Atlantic Toyota and Huntington Toyota are excited with Toyota’s announcement of its continued economical car plan as well as Toyota’s battery research progress. As the U.S. leader in fuel economy with the Toyota Prius, Toyota Corp is continuing with new advancements in green technology.
The Prius Plug-in Hybrid Vehicle (PHV) demonstration already began this year as more than 150 PHVs were distributed in the U.S. as well as in Canada. Toyota wants to test the new PHV in different conditions before it is officially released to dealerships such as Atlantic Toyota and Huntington Toyota sometime in 2012. The Toyota PHV will originally be circulated in Japan, the United States and Europe. Each PHV may cost about 3 million yen or $35,790, and Toyota is hoping to sell more than 50,000 vehicles annually.
Atlantic Toyota as well as Huntington Toyota want Long Island Toyota customers to know about the other options Toyota Corp has outlined in its report about eco-cars and battery research.
By the end of 2012, Toyota plans on adding 11 more vehicles to its already impressive economic line of vehicles.

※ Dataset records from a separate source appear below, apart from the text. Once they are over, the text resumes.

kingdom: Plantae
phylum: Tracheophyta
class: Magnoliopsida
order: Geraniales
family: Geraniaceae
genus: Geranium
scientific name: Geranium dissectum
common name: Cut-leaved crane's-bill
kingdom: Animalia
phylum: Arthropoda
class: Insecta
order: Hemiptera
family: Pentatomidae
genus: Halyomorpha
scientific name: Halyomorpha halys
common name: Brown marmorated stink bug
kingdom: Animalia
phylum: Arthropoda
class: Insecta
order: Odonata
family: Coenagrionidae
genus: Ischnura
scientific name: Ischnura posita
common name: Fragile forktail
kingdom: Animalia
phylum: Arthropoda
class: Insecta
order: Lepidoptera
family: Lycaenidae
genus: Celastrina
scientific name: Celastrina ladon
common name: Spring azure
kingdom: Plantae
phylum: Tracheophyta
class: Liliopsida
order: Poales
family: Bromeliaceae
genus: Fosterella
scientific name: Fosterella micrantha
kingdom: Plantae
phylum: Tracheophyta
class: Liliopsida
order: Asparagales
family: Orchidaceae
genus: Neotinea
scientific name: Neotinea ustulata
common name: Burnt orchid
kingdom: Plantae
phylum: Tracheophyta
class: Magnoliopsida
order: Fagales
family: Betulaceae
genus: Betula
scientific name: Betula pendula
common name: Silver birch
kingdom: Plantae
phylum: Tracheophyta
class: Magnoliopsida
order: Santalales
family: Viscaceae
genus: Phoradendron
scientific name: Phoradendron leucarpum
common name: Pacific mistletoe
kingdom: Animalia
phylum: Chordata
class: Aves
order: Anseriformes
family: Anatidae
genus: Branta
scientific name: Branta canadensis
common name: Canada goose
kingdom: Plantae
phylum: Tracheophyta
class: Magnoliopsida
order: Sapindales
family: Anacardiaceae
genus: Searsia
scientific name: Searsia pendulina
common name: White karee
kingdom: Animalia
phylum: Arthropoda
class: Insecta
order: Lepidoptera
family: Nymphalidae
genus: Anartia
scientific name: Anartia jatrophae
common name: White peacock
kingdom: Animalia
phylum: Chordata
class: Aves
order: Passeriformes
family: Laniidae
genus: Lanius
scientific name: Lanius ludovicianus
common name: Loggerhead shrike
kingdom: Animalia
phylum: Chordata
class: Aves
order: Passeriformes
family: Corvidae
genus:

The 11 models will include all-new models and redesigned models.
Also planned to be released in 2012 is an iQ-based Electric Car (EV). It will be introduced in not just the U.S. market, but also in Japan and Europe. The road trials will begin in 2011 for these countries to get the vehicles ready for the expected launch. China is being considered as a viable market as well and will begin road tests around the same time in 2011.
Another new electric car is the RAV4 EV concept, which allows for 100-miles on its electric engine before needing to switch over to gas. It has already been released for demonstration, starting at the Los Angeles Auto Show on November 28.
Fuel Cell Vehicles
The development of a sedan-type fuel-cell hybrid vehicle is still in the works for Toyota Corp with the release aimed to be about 2015 in three main countries: United States, Japan and Europe. These countries are being focused on due to the greater possibility of those markets developing a hydrogen supply infrastructure.
Next-generation Secondary Batteries
A big development for Toyota is research development of next-generation secondary batteries which are supposed to exceed the performance of lithium-ion batteries. These batteries could be essential for the use in new electric-motor-propelled eco-cars. There are two types of batteries that the Toyota division, which includes over 100 researchers, is looking into: solid-state batteries and metal-air batteries. The focus of solid-state batteries is to make them more compact while metal-air batteries may be rechargeable secondary batteries.
Atlantic Toyota and Huntington Toyota are looking toward the future of these economical vehicles and can’t wait to carry these vehicles at their respective dealerships.